- _GOAL OF THE EXERCISE_
Your job is to set down the stretch of entries that opens with the line containing "スタッシャーシリコンバック詳しくはこちらから" and closes with the line containing "nds Sun 20 Aug|17:30 EuroHockey". Keep both end lines, copy each exactly, and add nothing.

- _RECORD EXCERPTS_
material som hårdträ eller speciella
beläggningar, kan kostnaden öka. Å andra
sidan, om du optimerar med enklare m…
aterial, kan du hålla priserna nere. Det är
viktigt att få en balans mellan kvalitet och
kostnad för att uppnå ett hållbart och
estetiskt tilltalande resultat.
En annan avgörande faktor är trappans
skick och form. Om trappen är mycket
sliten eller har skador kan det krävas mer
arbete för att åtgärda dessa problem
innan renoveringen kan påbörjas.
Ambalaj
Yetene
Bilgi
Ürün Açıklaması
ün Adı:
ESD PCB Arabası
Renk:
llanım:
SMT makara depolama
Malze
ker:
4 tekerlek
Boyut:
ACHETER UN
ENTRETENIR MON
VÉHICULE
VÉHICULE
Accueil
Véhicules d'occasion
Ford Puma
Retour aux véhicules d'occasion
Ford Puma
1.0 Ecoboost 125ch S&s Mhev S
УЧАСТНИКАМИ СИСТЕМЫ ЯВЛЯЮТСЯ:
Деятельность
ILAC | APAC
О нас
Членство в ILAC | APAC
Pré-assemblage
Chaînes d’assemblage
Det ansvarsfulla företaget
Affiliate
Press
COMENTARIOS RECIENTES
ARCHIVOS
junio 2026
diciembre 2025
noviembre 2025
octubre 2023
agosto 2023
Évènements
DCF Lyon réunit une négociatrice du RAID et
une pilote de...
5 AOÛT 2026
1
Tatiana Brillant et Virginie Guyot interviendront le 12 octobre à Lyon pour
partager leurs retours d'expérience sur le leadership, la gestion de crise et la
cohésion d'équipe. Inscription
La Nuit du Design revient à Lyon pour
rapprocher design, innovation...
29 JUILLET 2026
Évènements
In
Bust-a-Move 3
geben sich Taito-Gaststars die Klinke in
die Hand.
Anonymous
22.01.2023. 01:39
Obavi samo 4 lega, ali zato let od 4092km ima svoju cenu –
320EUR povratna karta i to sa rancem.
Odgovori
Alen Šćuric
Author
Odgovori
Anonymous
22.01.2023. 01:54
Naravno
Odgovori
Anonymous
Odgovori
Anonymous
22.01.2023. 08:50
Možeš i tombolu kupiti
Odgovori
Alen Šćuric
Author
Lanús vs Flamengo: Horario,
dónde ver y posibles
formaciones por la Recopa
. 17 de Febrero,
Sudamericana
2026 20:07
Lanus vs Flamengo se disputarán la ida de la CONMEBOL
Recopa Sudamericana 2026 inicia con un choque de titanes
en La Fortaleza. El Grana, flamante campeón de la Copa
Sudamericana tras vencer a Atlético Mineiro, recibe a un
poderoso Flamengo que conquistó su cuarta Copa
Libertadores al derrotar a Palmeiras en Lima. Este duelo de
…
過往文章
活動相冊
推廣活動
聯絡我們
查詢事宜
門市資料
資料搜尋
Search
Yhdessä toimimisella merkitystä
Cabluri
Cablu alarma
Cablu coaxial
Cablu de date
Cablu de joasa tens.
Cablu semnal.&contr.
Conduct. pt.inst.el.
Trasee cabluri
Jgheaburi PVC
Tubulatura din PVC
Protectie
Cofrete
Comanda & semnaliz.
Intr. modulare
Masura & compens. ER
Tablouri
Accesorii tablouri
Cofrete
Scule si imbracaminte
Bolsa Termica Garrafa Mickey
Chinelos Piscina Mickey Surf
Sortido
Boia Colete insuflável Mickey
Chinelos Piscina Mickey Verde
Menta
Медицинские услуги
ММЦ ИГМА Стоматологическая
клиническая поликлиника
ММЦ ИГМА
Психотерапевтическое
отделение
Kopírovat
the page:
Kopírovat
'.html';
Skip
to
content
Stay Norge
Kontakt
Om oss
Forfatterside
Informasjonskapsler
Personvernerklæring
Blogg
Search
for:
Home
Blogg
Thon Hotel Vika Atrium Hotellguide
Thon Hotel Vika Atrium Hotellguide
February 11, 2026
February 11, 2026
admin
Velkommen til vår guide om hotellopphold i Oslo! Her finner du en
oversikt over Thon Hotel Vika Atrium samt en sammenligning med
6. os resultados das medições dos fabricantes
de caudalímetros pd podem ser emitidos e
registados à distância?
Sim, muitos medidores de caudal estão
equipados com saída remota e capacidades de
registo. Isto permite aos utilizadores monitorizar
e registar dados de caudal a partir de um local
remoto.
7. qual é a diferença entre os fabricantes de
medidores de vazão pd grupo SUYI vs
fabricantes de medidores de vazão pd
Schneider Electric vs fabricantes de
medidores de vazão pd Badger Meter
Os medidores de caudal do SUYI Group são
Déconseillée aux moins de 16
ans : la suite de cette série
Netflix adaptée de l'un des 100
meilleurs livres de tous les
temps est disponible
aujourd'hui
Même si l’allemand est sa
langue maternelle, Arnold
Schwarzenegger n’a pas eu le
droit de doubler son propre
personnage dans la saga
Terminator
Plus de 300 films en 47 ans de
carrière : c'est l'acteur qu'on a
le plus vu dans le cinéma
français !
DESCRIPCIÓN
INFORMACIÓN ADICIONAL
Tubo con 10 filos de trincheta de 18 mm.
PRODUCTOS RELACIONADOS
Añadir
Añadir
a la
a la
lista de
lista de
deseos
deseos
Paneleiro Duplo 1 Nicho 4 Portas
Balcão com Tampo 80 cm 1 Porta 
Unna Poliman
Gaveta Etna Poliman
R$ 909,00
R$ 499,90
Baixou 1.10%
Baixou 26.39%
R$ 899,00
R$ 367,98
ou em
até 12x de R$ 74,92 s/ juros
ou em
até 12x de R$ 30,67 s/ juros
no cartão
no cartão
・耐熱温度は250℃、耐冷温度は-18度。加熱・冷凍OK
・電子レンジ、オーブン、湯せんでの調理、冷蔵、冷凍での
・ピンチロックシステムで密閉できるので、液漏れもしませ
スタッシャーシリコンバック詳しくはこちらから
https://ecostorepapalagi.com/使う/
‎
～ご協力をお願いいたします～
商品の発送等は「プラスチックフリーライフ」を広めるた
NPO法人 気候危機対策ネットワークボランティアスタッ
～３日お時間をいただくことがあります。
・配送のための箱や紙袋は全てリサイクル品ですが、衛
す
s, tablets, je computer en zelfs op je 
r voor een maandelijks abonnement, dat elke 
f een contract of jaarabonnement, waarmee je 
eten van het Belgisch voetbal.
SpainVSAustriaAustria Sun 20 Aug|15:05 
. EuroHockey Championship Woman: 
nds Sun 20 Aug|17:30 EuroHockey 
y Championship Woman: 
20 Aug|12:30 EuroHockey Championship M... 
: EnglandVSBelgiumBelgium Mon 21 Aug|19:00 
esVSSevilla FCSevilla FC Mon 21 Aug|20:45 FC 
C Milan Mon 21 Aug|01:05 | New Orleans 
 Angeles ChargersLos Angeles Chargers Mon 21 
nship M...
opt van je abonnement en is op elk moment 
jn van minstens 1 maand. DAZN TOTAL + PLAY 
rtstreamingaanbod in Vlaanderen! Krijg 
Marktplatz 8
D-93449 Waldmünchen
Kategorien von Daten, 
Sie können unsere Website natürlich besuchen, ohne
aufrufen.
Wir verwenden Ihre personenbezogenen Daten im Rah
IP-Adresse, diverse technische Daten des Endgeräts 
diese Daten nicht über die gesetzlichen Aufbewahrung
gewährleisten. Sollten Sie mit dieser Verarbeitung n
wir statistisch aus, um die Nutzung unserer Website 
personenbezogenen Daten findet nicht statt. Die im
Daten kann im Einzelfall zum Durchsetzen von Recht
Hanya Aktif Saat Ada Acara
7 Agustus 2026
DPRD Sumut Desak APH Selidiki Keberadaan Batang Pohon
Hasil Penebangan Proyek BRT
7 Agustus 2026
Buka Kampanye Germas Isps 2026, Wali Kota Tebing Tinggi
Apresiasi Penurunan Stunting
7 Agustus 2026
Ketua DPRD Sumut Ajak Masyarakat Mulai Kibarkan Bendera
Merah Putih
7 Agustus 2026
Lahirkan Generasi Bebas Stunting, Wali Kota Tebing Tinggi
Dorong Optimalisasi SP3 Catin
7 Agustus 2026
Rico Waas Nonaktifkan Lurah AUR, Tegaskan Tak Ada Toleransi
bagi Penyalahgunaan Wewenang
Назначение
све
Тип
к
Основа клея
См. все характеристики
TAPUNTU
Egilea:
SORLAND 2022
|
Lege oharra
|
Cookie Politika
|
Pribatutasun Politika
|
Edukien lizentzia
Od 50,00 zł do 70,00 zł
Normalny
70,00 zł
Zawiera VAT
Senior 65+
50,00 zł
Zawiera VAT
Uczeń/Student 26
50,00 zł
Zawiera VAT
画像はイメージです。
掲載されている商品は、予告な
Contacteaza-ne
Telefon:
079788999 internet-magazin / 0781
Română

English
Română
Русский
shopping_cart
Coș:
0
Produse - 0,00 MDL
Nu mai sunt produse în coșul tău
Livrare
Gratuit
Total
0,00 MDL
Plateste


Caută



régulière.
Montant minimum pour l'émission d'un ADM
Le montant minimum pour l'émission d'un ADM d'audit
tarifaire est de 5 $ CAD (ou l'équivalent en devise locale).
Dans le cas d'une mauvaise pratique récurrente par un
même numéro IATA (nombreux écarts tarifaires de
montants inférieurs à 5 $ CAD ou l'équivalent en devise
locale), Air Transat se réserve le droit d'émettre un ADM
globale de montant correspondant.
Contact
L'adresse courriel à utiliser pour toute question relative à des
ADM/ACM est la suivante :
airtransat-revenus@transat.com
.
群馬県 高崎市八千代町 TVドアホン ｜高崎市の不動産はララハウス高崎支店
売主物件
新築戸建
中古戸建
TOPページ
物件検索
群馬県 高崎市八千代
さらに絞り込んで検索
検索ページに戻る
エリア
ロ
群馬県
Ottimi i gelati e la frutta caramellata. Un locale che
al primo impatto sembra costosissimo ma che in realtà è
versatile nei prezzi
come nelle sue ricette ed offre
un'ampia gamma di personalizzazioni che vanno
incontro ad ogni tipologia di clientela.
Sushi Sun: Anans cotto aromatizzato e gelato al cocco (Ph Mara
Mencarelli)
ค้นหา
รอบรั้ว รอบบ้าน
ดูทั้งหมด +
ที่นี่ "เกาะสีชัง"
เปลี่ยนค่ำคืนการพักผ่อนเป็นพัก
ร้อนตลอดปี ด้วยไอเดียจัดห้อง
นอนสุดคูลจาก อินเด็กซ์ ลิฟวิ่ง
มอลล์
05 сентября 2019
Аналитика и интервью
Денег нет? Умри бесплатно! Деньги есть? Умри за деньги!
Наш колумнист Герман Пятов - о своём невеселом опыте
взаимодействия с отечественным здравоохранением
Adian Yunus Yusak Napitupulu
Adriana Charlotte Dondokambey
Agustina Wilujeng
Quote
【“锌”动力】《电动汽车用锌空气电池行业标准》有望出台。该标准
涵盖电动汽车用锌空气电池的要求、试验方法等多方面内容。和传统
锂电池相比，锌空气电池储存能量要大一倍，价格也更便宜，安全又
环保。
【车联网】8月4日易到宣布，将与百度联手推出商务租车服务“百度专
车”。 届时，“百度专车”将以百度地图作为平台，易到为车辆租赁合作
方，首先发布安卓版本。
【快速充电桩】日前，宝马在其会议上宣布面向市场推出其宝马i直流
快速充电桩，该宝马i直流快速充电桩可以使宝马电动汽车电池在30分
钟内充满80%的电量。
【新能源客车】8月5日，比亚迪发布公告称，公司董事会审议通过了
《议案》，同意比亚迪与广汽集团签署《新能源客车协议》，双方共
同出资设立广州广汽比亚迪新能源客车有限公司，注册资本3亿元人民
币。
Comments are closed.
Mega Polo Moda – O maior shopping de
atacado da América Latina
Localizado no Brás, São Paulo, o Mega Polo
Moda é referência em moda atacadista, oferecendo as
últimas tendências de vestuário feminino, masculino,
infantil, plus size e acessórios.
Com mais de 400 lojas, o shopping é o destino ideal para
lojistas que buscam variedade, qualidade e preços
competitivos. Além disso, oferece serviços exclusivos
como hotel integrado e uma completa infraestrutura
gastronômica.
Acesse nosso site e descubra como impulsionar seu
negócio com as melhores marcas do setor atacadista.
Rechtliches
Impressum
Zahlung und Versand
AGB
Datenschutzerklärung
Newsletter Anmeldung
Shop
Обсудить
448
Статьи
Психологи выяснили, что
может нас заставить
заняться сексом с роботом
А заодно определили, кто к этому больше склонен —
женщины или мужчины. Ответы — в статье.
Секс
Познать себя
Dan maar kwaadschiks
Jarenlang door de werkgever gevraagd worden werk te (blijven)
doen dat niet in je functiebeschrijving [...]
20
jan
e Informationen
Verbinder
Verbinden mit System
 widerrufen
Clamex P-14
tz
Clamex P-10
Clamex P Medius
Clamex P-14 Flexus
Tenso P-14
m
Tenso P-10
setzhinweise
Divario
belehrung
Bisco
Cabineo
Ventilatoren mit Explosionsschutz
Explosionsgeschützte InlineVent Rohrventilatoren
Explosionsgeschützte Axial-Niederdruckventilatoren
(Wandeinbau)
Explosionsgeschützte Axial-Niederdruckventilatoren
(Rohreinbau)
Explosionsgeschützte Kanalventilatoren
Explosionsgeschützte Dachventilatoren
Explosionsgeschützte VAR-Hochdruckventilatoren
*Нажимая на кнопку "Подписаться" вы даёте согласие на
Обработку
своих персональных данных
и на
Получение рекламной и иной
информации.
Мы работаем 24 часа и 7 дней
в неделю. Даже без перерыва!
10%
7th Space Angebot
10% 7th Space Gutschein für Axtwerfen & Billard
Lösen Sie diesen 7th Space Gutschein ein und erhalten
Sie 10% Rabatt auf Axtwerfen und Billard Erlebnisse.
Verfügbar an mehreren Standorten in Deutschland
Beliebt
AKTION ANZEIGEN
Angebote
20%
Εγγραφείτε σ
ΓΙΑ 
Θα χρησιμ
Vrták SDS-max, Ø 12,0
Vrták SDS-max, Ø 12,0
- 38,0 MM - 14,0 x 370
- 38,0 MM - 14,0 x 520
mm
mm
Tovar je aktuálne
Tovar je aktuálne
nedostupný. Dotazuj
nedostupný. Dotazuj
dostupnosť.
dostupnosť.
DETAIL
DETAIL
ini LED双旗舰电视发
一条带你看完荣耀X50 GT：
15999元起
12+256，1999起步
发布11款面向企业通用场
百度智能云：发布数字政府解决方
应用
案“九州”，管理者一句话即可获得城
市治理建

- _ANSWER BELOW_
スタッシャーシリコンバック詳しくはこちらから
https://ecostorepapalagi.com/使う/
‎
～ご協力をお願いいたします～
商品の発送等は「プラスチックフリーライフ」を広めるた
NPO法人 気候危機対策ネットワークボランティアスタッ
～３日お時間をいただくことがあります。
・配送のための箱や紙袋は全てリサイクル品ですが、衛
す
s, tablets, je computer en zelfs op je 
r voor een maandelijks abonnement, dat elke 
f een contract of jaarabonnement, waarmee je 
eten van het Belgisch voetbal.
SpainVSAustriaAustria Sun 20 Aug|15:05 
. EuroHockey Championship Woman: 
nds Sun 20 Aug|17:30 EuroHockey 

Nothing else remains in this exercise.